About the workshop
On 19 July 2019, the Academy brought together 43 experts from a broad range of profession categories, including academia, industry, nonprofit, research consultancy, government and regulation. The purpose of the workshop was to:
- Inform the Safer Complex Systems mission scope and strategy
- Input into the Invitation to Tender (ITT) for a Global Review on the Safety of Complex Systems
- Begin to build a diverse community interested in improving the safety of complex systems
Closing remarks
Delivered by Dame Judith Hackitt DBE FREng
Dame Judith noted that the Board were delighted at the quality of the discussion at the workshop and thanked delegates for their valuable contributions. Dame Judith delivered the following summary:
- We are operating in a world that is becoming more disaggregated and more polarised, which contrasts to our aims of integration and distributed systems. Are these things compatible?
- Systems thinking and engineering have demonstrated operational weakness as they are not keeping pace with the complex, organic and evolutionary nature of the systems themselves.
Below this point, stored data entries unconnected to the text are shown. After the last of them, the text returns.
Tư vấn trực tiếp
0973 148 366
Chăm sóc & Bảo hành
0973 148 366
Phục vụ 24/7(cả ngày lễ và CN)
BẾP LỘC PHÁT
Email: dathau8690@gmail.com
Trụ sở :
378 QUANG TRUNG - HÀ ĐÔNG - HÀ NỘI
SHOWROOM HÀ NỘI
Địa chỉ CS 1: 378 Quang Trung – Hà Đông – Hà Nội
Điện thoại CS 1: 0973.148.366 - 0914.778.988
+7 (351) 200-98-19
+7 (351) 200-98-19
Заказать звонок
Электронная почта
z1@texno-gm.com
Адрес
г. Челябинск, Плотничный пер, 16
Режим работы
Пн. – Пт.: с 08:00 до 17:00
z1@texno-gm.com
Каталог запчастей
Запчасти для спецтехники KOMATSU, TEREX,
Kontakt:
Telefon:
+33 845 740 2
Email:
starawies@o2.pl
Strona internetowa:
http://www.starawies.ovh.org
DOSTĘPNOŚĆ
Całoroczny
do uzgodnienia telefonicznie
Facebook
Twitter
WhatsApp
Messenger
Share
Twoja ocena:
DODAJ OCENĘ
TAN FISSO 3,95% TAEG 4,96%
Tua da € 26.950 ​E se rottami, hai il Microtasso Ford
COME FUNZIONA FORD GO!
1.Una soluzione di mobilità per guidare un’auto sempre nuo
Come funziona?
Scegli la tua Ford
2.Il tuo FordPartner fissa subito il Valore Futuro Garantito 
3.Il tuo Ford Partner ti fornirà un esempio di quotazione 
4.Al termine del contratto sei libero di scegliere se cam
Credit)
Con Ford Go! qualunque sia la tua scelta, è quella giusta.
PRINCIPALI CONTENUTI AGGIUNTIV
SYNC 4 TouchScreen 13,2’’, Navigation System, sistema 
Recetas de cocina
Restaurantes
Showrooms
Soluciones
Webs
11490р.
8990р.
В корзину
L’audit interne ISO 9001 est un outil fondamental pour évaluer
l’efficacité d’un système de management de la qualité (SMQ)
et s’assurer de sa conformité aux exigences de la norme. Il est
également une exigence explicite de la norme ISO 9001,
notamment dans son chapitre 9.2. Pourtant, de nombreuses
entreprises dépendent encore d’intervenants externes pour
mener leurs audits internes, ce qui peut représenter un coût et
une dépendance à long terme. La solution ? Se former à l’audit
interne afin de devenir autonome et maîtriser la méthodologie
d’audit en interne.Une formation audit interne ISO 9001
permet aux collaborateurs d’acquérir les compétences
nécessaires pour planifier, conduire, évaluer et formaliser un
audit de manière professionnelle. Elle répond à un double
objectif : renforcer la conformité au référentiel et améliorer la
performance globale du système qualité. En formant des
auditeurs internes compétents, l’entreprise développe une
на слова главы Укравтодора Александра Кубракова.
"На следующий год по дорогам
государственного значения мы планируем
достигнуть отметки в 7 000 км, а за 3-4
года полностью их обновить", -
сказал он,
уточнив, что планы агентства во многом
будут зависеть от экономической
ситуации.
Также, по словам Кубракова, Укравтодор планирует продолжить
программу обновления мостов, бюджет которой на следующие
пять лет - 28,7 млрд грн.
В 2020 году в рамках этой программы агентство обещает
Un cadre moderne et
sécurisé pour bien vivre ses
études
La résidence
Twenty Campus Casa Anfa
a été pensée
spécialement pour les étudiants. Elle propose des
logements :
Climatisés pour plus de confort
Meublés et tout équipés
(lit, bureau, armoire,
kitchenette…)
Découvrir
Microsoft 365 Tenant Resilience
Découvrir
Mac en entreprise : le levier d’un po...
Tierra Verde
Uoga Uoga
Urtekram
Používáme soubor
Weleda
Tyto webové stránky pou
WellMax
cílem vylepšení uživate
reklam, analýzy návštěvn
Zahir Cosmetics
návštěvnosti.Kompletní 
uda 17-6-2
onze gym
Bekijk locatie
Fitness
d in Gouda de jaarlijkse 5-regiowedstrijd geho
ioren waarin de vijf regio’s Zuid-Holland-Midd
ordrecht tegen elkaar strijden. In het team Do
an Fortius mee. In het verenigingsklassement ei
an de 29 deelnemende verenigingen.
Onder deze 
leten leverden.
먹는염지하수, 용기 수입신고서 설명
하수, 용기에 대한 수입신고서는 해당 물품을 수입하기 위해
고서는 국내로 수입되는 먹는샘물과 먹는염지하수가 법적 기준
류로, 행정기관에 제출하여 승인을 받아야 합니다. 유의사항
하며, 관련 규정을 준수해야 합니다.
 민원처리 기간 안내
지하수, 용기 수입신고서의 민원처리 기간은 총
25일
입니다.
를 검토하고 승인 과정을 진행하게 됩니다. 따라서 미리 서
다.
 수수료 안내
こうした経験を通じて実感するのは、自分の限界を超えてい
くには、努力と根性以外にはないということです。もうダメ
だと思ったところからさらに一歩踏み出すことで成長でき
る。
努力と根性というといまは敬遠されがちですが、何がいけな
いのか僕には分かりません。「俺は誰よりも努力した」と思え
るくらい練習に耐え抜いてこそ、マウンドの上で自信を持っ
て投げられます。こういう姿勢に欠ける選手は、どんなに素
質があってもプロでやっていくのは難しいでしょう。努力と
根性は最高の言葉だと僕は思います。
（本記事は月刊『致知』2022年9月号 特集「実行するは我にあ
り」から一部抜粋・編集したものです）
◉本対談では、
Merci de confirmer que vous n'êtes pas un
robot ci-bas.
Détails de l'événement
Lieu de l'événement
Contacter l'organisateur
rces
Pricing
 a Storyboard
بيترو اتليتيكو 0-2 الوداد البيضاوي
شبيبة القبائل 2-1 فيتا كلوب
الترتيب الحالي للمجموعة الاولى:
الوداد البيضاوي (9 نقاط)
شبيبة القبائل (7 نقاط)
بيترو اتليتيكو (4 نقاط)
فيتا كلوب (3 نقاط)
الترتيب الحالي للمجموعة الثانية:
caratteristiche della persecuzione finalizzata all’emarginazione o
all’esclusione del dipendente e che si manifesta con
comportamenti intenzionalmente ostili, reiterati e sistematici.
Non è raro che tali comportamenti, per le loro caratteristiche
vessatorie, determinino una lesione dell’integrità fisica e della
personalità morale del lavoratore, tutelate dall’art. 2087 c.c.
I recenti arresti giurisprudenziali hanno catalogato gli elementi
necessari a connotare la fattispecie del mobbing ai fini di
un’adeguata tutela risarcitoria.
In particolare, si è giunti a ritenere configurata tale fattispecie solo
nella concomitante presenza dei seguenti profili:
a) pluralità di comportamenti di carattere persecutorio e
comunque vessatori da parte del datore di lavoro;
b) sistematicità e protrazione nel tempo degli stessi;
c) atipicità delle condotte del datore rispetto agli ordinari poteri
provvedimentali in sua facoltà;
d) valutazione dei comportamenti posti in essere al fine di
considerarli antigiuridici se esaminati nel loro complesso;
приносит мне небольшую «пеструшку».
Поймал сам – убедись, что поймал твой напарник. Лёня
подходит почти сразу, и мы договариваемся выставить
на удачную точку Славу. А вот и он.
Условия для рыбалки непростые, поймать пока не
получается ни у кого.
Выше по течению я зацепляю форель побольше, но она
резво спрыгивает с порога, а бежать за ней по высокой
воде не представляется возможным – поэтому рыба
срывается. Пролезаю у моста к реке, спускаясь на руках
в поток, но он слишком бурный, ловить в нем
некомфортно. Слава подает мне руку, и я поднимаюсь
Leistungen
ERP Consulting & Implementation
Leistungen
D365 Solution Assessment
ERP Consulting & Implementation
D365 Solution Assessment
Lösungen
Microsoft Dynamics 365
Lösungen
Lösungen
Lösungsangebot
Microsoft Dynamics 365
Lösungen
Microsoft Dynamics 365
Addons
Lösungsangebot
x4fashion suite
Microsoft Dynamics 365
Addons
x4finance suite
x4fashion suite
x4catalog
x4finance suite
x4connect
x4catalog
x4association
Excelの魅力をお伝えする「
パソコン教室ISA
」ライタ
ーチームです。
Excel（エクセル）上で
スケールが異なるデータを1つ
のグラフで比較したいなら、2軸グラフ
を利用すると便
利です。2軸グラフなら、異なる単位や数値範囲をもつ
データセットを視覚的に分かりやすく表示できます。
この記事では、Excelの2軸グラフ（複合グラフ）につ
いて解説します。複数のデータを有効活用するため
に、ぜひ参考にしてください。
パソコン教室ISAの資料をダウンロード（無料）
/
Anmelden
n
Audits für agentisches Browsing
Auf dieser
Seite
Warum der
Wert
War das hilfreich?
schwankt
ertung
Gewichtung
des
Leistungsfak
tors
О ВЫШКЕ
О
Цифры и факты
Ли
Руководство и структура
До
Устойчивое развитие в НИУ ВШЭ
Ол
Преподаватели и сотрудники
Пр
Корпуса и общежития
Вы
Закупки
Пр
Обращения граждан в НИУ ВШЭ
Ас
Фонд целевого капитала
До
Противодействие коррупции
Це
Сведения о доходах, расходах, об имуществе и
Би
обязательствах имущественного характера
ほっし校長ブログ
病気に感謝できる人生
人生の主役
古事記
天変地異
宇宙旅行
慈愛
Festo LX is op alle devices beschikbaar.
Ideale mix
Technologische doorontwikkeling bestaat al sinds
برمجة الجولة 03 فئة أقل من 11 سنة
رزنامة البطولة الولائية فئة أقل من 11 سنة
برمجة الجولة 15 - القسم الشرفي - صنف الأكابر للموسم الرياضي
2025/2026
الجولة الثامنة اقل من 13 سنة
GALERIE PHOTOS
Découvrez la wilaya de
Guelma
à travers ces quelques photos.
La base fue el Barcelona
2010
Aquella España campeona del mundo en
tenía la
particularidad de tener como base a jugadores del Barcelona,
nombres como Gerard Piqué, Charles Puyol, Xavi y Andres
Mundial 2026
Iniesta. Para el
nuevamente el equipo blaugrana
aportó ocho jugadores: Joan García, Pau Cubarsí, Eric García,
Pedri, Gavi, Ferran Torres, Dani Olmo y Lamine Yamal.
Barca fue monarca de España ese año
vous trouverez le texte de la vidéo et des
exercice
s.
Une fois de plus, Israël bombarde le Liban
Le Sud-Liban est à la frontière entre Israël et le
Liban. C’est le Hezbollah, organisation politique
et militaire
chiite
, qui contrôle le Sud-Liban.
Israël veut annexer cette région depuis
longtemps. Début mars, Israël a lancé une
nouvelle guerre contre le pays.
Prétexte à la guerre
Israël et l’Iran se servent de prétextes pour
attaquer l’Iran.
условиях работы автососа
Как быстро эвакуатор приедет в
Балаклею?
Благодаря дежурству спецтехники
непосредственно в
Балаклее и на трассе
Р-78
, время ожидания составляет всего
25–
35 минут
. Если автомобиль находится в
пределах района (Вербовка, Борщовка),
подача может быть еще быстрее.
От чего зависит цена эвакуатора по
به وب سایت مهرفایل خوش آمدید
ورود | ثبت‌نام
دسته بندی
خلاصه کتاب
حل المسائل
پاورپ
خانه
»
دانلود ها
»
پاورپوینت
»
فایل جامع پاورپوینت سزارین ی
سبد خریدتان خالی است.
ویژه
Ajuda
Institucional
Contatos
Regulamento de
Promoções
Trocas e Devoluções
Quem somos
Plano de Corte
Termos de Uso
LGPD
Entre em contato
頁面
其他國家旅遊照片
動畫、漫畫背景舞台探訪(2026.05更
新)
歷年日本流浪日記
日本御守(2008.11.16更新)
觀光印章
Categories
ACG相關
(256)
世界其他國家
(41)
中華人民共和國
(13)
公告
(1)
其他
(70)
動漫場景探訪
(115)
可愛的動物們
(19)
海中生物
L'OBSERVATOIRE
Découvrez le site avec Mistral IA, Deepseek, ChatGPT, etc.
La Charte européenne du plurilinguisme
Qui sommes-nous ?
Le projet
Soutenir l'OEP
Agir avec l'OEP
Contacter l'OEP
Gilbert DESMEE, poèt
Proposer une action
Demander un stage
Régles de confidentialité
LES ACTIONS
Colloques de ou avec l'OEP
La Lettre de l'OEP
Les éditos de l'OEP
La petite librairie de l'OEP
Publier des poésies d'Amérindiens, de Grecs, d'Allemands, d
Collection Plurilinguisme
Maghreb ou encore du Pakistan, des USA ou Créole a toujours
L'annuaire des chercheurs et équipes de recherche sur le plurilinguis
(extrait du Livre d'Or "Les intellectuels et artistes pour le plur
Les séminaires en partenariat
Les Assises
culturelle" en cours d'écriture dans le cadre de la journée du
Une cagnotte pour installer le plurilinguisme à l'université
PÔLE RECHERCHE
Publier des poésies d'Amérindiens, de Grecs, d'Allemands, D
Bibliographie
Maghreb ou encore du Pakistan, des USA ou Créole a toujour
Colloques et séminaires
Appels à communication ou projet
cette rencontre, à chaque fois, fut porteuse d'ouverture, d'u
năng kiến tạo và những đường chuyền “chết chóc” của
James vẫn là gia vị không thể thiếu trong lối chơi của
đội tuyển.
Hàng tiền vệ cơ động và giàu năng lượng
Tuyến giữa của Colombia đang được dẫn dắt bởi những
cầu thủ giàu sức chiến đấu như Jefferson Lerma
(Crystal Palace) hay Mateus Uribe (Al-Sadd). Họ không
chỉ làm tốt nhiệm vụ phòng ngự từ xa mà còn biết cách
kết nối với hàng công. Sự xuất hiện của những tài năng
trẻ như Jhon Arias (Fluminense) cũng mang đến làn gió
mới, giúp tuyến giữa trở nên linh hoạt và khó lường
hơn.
The world is changing faster than we are able to keep pace, which raises the question of how are we going to keep up? Chase or get in front? Managing systems at Level 1 vs. Level 2 or beyond
- There is an urgent need to develop a new language to enable communication and collaboration between a broad range of stakeholders
- How do you change expectations and shift culture? How do we get to a place where all sectors and organisations learn from mistakes rather than look for people to blame (e.g. aviation sector) because a blame culture immediately stifles the ability to learn and improve for the future
- There has been a richness brought about by having bought such a diverse group of people together. There is a need to bring together the complex systems community and the sociological aspect of systems, and the Board and Secretariat need to think about this carefully
- Education is important at all levels, including educating some engineers about the concepts of systems thinking
- Whose role is it to manage the overall systems? Do we over rely on the leaders to make decisions and to be the integrators of systems? Should there be more collective responsibility for this?
- There have been lots of suggestions of places internationally to look for good practice (for example, China, Finland and India) as well as specific sectors (for example, aviation, nuclear, shipping and defence). The strongest message has been that there is no such thing as best practice, only good practice, as everything is context dependent
- There is a need for better-quality, purpose-driven and collective decision-making
- What it is we are trying to achieve with a system? This all depends on what people perceive to be the critical thing about the system and unless people have a common view they won’t see the same things as being important within a system
- Championing systems thinking into schools. Current concepts of systems thinking talk about putting a boundary around something that we're not sure can be bound
- There is a need to develop strategic communications to make messages non-technical and more understandable. We need to make messages resonate with broader audiences by doing some thinking around the social and cultural dimensions of language, rather than it all being technical
- Questions for the programme board include what is our role in all of this? Is it really safety we are looking into, or is it resilience or something else? We need a vision of where we are trying to get to
The Academy captured additional notes on each discussion; this information will be synthesised and will input into the development of the Safer Complex Systems mission.